§ Texte

::::::::

49. Le jeudi 24 juillet 2008 à 11:43 par aliocha

@mussipont : Tenez-vous tranquille facétieux ami, Augustissime ne fait pas sa mémé à moustache aujourd'hui en ce sens qu'il ne refuse pas de participer à une liesse bloguesque suscitée par Eolas, il alimente un débat avec des arguments intéressants. Il n'est donc pas temps de déraper à mon sens. Accessoirement, je vous signale qu'Eolas depuis l'affaire de la virginité-nullité fait preuve de la plus grande sévérité vis à vis des dérapages et que la sanction tombe désormais sans appel : fermeture du billet.
@thau : je vous laisse le soin d'expliquer à Mussipont que vous l'avez traité de mérou sous un autre billet, il se pourrait que votre camaraderie en prenne un coup (sourire fielleux) !

50. Le jeudi 24 juillet 2008 à 11:53 par tschok

Bonjour Eolas,

J'espère que la période Alceste est passée et que cela n'a pas été trop douloureux.

Sur le sujet:

"Les seules conditions sont qu'il ait eu accès légalement à ces données, et qu'elles aient été communiquées à la défense en temps utile pour permettre le débat contradictoire."

J'y rajouterais une condition de fond: pouvoir s'assurer que le prévenu est bien l'auteur des propos qui lui sont reprochés. Or, sur internet on peut pister un ordinateur, mais on n'est pas toujours certain de l'identité de la personne qui se trouve derrière le clavier.

A la limite du sujet:

"Le débat sur la peine est donc un vrai débat, trop souvent escamoté de l'audience, alors qu'il peut être profondément juridique, en cas de casier garni, par exemple."

Tout à fait.

Dans un procès pénal, il y a trois questions:

1- L'identité du prévenu: c'est le problème de l'identification de la personne, donc un travail de police judiciaire, essentiellement. Le rôle du casier judiciaire à Nantes et des antiques "sommiers", celui des plus ou moins modernes fichiers divers, en passant par les petites fiches perso des OPJ doivent ici être mis en avant.

Paradoxalement, la multiplication des fichiers rend plus complexe leur utilisation. La simple lecture d'un casier B1 devient parfois difficile quand elle se combine avec des identités approchantes et les mentions au STIC, notamment, qui peuvent apparaître dans le dossier, et qui ne sont pas nécessairement cohérentes.

Les nécessités du traitement en temps réel peuvent conduire le parquet à glisser dans un dossier un B1 sans plus de vérification que de compiler le nombre de pages de l'envoi du fax par Nantes.

En principe, le tribunal doit faire deux choses en début d'audience: contrôler l'identité du prévenu (par la vérification de son état civil en le lui demandant ou la remise de sa CNI ou d'une autre pièce d'identité, s'il est libre, et la vérification de son casier, en général en lui demandant si les condamnation qui y figurent s'appliquent bien à sa personne).

::::::::

§ Entrées fournies
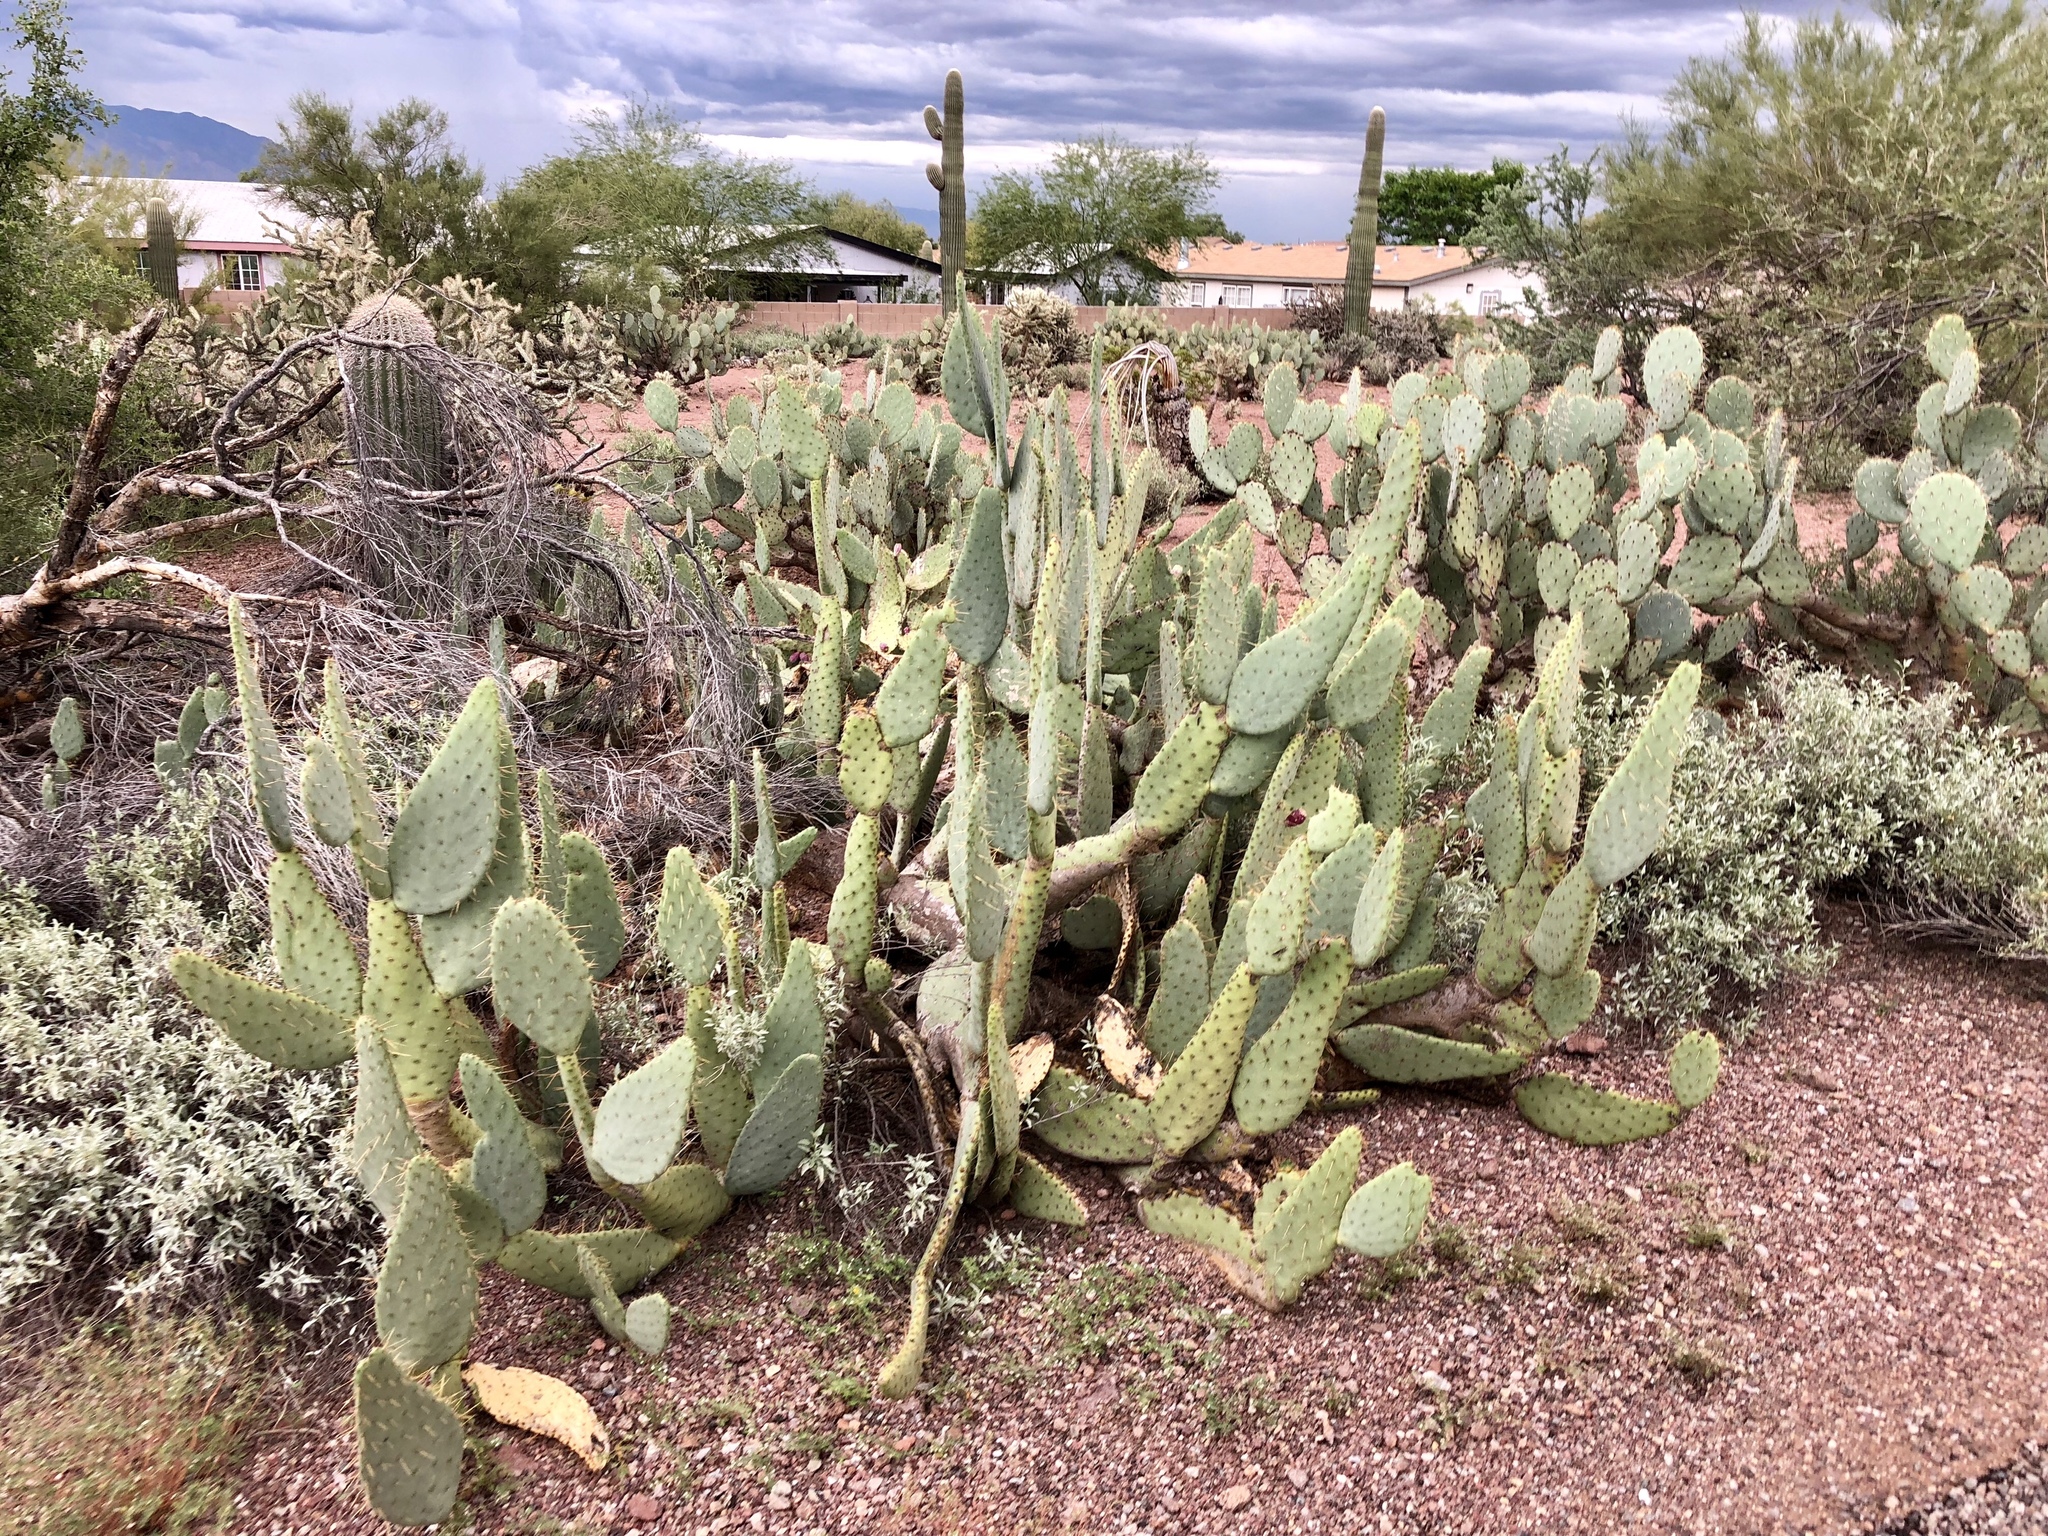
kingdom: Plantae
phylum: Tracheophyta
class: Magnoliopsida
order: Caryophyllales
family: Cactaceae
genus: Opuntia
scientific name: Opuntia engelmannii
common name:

::::::::

§ Consigne
Résumez le texte en deux phrases. Les entrées proviennent d'une autre source que le texte.

§ Corrigé
Dans un premier commentaire, aliocha rappelle à mussipont qu'Augustissime alimente le débat avec des arguments intéressants et qu'Eolas sanctionne désormais les dérapages par la fermeture du billet. Dans un second, tschok ajoute comme condition de pouvoir s'assurer que le prévenu est bien l'auteur des propos reprochés, puis explique que l'identification du prévenu, première des trois questions d'un procès pénal, devient plus complexe avec la multiplication des fichiers.